EUtils is definitely your friend for this task. Here's some code using BioRuby's EUtils library. Note that the library does not implement Elink, so we have to do that ourselves. Note also that I used a much smaller genome (Nanoarchaeum equitans, ID = 1122) in this example, just for testing quickly.

#!/usr/bin/ruby

require "rubygems"  # ruby 1.8
require "bio"
require "crack"
require "open-uri"

Bio::NCBI.default_email = "me@me.com"

ncbi = Bio::NCBI::REST.new
base = "http://eutils.ncbi.nlm.nih.gov/entrez/eutils/"
suff = "elink.fcgi?dbfrom=genome&db=gene&id=1122"

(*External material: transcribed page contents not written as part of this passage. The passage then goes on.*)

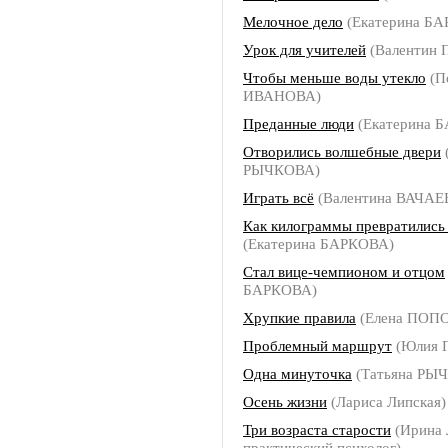
Мелочное дело
(Екатерина Б
Урок для учителей
(Валентин 
Чтобы меньше воды утекло
(П
ИВАНОВА)
Преданные люди
(Екатерина 
Отворились волшебные двери
РЫЧКОВА)
Играть всё
(Валентина ВАЧАЕ
Как килограммы превратились
(Екатерина БАРКОВА)
Стал вице-чемпионом и отцом
БАРКОВА)
Хрупкие правила
(Елена ПОП
Проблемный маршрут
(Юлия 
Одна минуточка
(Татьяна РЫ
Осень жизни
(Лариса Липская)
Три возраста старости
(Ирина
практический психолог)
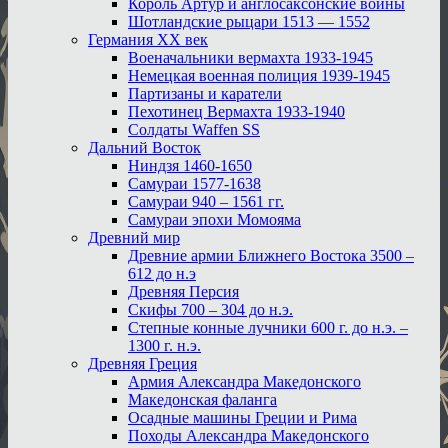
Король Артур и англосаксонские войны
Шотландские рыцари 1513 — 1552
Германия XX век
Военачальники вермахта 1933-1945
Немецкая военная полиция 1939-1945
Партизаны и каратели
Пехотинец Вермахта 1933-1940
Солдаты Waffen SS
Дальний Восток
Ниндзя 1460-1650
Самураи 1577-1638
Самураи 940 – 1561 гг.
Самураи эпохи Момояма
Древний мир
Древние армии Ближнего Востока 3500 –
612 до н.э
Древняя Персия
Скифы 700 – 304 до н.э.
Степные конные лучники 600 г. до н.э. –
1300 г. н.э.
Древняя Греция
Армия Александра Македонского
Македонская фаланга
Осадные машины Греции и Рима
Походы Александра Македонского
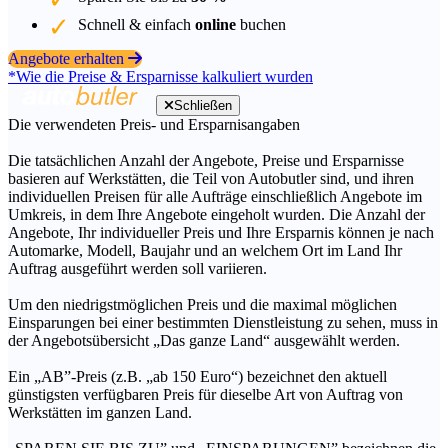
Schnell & einfach
online
buchen
Angebote erhalten
*Wie die Preise & Ersparnisse kalkuliert wurden
Schließen
Die verwendeten Preis- und Ersparnisangaben
Die tatsächlichen Anzahl der Angebote, Preise und Ersparnisse
basieren auf Werkstätten, die Teil von Autobutler sind, und ihren
individuellen Preisen für alle Aufträge einschließlich Angebote im
Umkreis, in dem Ihre Angebote eingeholt wurden. Die Anzahl der
Angebote, Ihr individueller Preis und Ihre Ersparnis können je nach
Automarke, Modell, Baujahr und an welchem Ort im Land Ihr
Auftrag ausgeführt werden soll variieren.
Um den niedrigstmöglichen Preis und die maximal möglichen
Einsparungen bei einer bestimmten Dienstleistung zu sehen, muss in
der Angebotsübersicht „Das ganze Land“ ausgewählt werden.
Ein „AB”-Preis (z.B. „ab 150 Euro“) bezeichnet den aktuell
günstigsten verfügbaren Preis für dieselbe Art von Auftrag von
Werkstätten im ganzen Land.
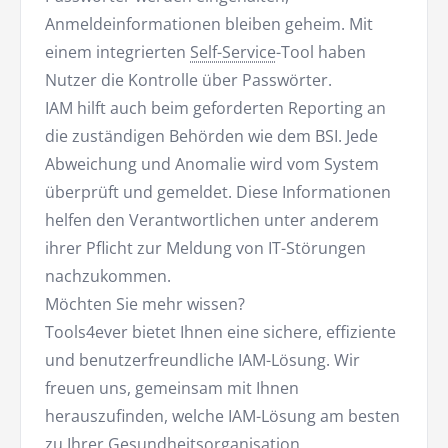
Anmeldeinformationen bleiben geheim. Mit
einem integrierten
Self-Service
-Tool haben
Nutzer die Kontrolle über Passwörter.
IAM hilft auch beim geforderten Reporting an
die zuständigen Behörden wie dem BSI. Jede
Abweichung und Anomalie wird vom System
überprüft und gemeldet. Diese Informationen
helfen den Verantwortlichen unter anderem
ihrer Pflicht zur Meldung von IT-Störungen
nachzukommen.
Möchten Sie mehr wissen?
Tools4ever bietet Ihnen eine sichere, effiziente
und benutzerfreundliche IAM-Lösung. Wir
freuen uns, gemeinsam mit Ihnen
herauszufinden, welche IAM-Lösung am besten
zu Ihrer Gesundheitsorganisation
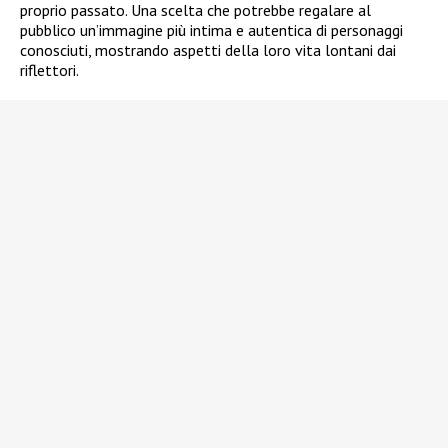
proprio passato. Una scelta che potrebbe regalare al
pubblico un’immagine più intima e autentica di personaggi
conosciuti, mostrando aspetti della loro vita lontani dai
riflettori.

# get an array of Gene IDs using Elink
xml = open("#{base + suff}").read
xml = Crack::XML.parse(xml)  # parse XML to a hash
ids = xml['eLinkResult']['LinkSet']['LinkSetDb']['Link'].map {|x| x['Id']}

# fetch Gene records as XML
result = ncbi.efetch(ids.join(","), {"db" => "gene", "retmode" => "xml"})

# write to file
File.open("result.xml", "w") do |f|
  f.write(result)
end

A couple of notes:

  • I don't believe there's a limit to the number of IDs that Elink can return, but it may take a while for _Glycine max_ (42876 IDs)
  • The EUtils documentation states: "There is no set maximum for the number of UIDs that can be passed to EFetch, but if more than about 200 UIDs are to be provided, the request should be made using the HTTP POST method." I don't know whether BioRuby efetch() handles this automatically (it had no problems with the 540 IDs in my example).

It remains to be seen how well this code would cope with the ~ 1.8 GB XML download for your genome. It might be better to split the output using retstart as described in the NCBI EUtils documentation.